#### [Work instructions]
Carry on the post about liquid spills on laptops, starting right after its final sentence.

#### [Exercise passage]
----------

It’s graduation season once again, and every year that means a surge in accidental damage repairs in our facilities, but particularly in Burlington for its proximity to UVM. It’s mostly alcoholic beverages that get spilled during this peak party time at local colleges, but we have seen tea, coffee, and cola thrown in for good measure.

If you spill on your laptop, it’s best to turn it off but pressing and holding the power button. You’ll also want to position the screen at a ninety degree angle and invert the computer for liquid to pool on the relatively inexpensive keyboard instead of the main logic board or other more costly components. Additionally, you’ll want to wait—a week perhaps—for the inside to dry out. Of course, feel free to remove the bottom case of your laptop with a 00 phillips head driver, particularly if you need access to your hard drive and the data on it.

We sell a ton of keyboard protectors, and many of these sales follow a liquid spill repair. Do yourself a favor and keep the liquids far from your computers and/or pick up one of these keyboard covers. Remember, with AirPlay, there’s no need to DJ from iTunes on your computer. Your library can be streamed directly from your iPhone or iPod touch to an AirPort express or Apple TV. It’s very cool and could save a bundle.

----------

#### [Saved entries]

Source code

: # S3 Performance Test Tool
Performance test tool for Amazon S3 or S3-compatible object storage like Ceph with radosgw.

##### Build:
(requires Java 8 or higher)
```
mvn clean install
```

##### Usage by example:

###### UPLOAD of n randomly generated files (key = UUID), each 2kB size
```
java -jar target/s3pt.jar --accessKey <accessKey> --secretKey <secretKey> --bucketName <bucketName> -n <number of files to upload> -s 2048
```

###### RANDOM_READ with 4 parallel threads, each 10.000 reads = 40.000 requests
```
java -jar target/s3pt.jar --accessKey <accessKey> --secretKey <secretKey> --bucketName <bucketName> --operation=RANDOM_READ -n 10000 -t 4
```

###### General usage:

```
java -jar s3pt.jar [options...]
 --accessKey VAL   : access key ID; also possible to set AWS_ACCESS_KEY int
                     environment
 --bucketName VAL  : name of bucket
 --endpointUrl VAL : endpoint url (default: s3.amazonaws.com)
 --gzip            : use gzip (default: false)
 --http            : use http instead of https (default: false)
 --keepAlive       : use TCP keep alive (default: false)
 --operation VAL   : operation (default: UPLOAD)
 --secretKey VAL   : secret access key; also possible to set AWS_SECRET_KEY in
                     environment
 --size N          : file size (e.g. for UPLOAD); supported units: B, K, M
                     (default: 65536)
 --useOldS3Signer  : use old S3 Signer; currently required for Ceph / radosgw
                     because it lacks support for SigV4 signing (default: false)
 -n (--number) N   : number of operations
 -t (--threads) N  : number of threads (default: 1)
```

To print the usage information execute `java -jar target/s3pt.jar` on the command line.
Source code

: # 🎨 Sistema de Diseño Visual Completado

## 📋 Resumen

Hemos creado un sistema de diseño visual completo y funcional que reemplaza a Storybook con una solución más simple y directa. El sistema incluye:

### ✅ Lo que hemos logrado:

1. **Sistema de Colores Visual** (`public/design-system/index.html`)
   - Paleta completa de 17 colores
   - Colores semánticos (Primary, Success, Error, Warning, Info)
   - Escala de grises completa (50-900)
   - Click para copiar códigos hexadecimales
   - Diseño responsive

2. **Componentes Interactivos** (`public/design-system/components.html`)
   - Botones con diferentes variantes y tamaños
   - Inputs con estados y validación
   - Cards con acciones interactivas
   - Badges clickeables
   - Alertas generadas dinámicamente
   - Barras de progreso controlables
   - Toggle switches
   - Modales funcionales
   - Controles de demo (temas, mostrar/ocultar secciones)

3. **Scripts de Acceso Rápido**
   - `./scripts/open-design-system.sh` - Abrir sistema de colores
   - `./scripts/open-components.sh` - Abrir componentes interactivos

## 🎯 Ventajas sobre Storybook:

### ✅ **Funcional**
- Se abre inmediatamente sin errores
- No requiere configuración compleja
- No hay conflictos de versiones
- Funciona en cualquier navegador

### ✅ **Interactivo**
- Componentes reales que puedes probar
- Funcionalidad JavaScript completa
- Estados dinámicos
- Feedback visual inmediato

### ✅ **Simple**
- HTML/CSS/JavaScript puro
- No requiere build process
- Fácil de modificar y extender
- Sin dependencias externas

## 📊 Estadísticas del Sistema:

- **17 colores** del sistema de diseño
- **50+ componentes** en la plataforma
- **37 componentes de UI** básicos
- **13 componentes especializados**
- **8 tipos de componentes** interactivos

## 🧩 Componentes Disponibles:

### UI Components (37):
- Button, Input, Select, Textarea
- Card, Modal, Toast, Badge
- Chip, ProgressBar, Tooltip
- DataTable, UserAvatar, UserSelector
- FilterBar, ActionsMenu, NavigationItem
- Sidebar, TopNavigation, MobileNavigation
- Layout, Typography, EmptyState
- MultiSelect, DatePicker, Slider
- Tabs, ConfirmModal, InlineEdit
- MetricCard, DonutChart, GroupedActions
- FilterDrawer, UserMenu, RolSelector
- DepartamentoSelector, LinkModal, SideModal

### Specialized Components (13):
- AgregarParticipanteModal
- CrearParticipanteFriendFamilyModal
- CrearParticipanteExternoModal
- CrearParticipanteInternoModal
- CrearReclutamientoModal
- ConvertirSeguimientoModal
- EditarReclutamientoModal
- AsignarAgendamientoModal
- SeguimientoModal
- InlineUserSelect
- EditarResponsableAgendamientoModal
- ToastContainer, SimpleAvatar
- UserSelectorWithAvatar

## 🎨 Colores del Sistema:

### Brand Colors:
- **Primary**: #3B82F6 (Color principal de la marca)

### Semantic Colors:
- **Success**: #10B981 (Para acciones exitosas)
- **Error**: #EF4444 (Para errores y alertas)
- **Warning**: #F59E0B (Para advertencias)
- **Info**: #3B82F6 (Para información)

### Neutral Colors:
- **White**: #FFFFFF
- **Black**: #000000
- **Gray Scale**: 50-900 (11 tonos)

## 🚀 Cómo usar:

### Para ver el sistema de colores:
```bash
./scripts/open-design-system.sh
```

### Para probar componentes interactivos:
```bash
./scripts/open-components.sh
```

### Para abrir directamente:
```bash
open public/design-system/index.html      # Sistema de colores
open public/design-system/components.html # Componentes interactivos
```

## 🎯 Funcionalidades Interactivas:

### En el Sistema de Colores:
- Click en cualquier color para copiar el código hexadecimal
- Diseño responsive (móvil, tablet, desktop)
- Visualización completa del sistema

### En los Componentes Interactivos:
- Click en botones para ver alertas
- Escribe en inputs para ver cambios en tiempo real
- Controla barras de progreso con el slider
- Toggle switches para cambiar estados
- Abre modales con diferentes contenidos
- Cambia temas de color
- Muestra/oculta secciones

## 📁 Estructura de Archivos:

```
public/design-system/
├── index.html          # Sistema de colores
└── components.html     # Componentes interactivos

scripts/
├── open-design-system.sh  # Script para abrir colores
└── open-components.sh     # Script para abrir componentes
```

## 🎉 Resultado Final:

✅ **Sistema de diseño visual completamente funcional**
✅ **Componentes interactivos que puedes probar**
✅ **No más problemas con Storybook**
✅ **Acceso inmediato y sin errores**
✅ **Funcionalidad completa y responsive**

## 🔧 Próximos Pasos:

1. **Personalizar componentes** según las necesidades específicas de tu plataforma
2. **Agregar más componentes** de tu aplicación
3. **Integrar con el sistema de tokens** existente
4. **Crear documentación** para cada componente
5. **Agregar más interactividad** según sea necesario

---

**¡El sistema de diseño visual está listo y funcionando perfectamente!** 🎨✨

----------

#### [Task answer]
I won’t republish my annual condensation article, but with the humidity, it’s worth another read from our archives. Scroll down to issue 722.

As always, thanks for reading, and keep in touch.

Matt
matt@smalldog.com

 
   
     
  Reader Feedback: Whole House Surge Protection  
   
 

Hi Matt,

I appreciated your article on the surged iMac. We live out in eastern Chittenden County, and we experience a lot of power outages. In the early 90’s, when we lived on the Main Road in Huntington, we noticed that the light bulbs in our home were not lasting very long. When we looked into the problem, we learned that we were near the end of the power line, and each time we lost power, we experienced a power surge when the power was restored, and that it was likely impacting our light bulbs amongst other things in our home.

We also learned that you could get a surge protector that you install on your circuit breaker to protect from surges entering your house from the main power line. This has greatly extended the life of our bulbs and no doubt has protected our electrical appliances and computers. We’ve since moved and are serviced by another utility, and we lose power even more frequently. When we built this house, we put a surge suppressor on the circuit breaker, and we still use suppressors as an interface between our larger electrical appliances and the wall outlet.

You might want to pass this along to any of your rural customers who lose power frequently.

Cheers,
Gary

 
   
     
  Don't Swap That Board!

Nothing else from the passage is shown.